Fried studied at the University of Heidelberg, where he obtained his doctorate in 1970 and his habilitation in 1977. He was professor at the University of Cologne 1980–1983 and has held the Chair of Medieval History at the University of Frankfurt am Main since 1983. He was a visiting Fellow at the Institute for Advanced Study in Princeton from 1995 to 1996.

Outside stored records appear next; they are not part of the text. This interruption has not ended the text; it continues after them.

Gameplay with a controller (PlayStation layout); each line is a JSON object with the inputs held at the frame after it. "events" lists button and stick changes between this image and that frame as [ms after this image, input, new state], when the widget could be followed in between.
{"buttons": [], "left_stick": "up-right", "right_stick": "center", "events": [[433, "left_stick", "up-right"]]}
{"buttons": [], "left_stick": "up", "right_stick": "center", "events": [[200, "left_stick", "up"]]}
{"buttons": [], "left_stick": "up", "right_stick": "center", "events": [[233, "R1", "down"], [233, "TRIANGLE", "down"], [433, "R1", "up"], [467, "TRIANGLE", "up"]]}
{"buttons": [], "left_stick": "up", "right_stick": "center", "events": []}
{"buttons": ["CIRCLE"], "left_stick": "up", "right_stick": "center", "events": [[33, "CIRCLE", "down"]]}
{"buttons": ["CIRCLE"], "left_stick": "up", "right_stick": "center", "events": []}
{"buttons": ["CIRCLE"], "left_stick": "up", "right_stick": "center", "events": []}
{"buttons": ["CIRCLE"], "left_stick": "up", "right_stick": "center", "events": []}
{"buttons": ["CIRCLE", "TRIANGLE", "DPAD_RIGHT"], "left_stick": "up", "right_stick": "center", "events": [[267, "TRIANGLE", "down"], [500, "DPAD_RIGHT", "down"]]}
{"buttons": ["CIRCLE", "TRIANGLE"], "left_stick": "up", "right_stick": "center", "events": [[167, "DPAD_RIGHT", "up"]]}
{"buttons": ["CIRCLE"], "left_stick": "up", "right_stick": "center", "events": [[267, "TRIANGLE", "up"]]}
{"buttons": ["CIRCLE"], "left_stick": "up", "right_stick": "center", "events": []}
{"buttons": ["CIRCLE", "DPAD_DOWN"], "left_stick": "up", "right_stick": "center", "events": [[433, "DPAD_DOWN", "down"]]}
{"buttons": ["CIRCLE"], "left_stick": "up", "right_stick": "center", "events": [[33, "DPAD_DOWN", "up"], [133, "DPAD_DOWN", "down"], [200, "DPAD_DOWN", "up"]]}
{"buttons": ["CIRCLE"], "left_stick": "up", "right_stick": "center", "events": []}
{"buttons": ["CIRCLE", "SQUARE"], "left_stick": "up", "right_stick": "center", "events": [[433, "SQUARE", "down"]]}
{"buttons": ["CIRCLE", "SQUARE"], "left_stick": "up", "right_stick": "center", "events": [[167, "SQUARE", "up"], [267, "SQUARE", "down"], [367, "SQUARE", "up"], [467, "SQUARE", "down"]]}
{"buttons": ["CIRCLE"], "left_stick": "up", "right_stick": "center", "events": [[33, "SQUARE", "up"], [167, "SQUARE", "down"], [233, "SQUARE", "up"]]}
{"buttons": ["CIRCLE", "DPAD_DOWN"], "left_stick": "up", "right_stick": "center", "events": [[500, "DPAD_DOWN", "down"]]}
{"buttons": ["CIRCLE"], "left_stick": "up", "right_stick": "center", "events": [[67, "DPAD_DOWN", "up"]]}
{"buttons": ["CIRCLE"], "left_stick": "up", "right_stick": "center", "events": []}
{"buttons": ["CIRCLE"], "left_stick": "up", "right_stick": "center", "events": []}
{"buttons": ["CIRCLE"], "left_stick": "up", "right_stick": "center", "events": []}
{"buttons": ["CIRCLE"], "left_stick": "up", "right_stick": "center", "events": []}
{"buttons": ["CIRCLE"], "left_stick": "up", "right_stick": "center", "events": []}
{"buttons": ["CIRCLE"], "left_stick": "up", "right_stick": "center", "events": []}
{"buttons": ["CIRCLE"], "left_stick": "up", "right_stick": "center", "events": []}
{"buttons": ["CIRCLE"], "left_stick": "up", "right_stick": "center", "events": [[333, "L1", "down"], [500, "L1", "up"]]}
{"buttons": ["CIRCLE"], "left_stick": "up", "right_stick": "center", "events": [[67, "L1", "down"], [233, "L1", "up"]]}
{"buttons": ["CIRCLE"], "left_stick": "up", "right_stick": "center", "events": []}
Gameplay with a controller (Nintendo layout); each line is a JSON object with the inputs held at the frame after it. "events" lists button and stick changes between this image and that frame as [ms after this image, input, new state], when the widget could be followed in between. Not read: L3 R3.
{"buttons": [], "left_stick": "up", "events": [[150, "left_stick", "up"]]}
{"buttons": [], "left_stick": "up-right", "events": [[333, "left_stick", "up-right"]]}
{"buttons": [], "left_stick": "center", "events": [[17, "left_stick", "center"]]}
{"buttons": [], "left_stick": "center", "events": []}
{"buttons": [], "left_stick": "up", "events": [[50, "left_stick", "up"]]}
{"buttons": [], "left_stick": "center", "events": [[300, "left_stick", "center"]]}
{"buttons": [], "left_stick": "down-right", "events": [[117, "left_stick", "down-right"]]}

Fried is a member of several learned societies and was president of the Verband der Historiker und Historikerinnen Deutschlands (German Society of Historians) from 1996 to 2000.

Theses 

Johannes Fried considers Notger von Lüttich, not Johannes Canaparius, to be the author of Vita sancti Adalberti episcopi Pragensis on Adalbert von Prag (* 956 – † 997), written around 1000, which for the first time mentions  Danzig (Gdansk) as "urbs Gyddanyzc".

Publications
(Only monographs are listed below)

Die Entstehung des Juristenstandes im 12. Jahrhundert. Zur sozialen und politischen Bedeutung gelehrter Juristen in Bologna und Modena, Diss. phil. Heidelberg 1970 (Forschungen zur neueren Privatrechtsgeschichte 21), Köln, Wien 1974.
Der päpstliche Schutz für Laienfürsten. Die politische Geschichte des päpstlichen Schutzprivilegs für Laien (11.-13. Jahrhundert) (Abhandlungen der Heidelberger Akademie der Wissenschaften, Phil.-hist. Kl., Jg. 1980, Nr. 1), Heidelberg 1980.
Otto III. und Boleslaw Chrobry. Das Widmungsbild des Aachener Evangeliars, der "Akt von Gnesen" und das frühe polnische und ungarische Königtum. Eine Bildanalyse und ihre historischen Folgen (Frankfurter Historische Abhandlungen 30), Stuttgart 1989. (2nd revised edition published in Stuttgart 2001.)
Die Formierung Europas 840–1046 (Oldenbourg Grundriß der Geschichte 6), München 1991, ²1993.
Der Weg in die Geschichte. Die Ursprünge Deutschlands bis 1024 (Propyläen Geschichte Deutschlands 1), Berlin 1994.
Kaiser Friedrich II. als Jäger oder ein zweites Falkenbuch Kaiser Friedrichs II. (Nachrichten der Akademie, phil.-hist. Kl. 4), Göttingen 1996. Auch erschienen in: Esculum e Federico II. L'imperatore e la città: per una rilettura dei percorsi della memoria. Atti del Convegno di studio svoltosi in occasione della nona edizione del "Premio internazionale Ascoli Piceno", Ascoli Piceno, 14–16 dicembre 1995, hg. v. Enrico Menestò, Spoleto 1998, S. 33–86
Aufstieg aus dem Untergang. Apokalyptisches Denken und die Entstehung der modernen Naturwissenschaft im Mittelalter, München 2001.
Les fruits de l'Apocalypse. Origenes de la pensée scientifique moderne au Moyen Âge. Avec une préface de Jean-Claude Schmitt, traduit par Denise Modigliani, Paris 2004.
Die Aktualität des Mittelalters. Gegen die Überheblichkeit unserer Wissensgesellschaft, Sigmaringen 2003.
Der Schleier der Erinnerung. Grundzüge einer historischen Memorik, München 2004.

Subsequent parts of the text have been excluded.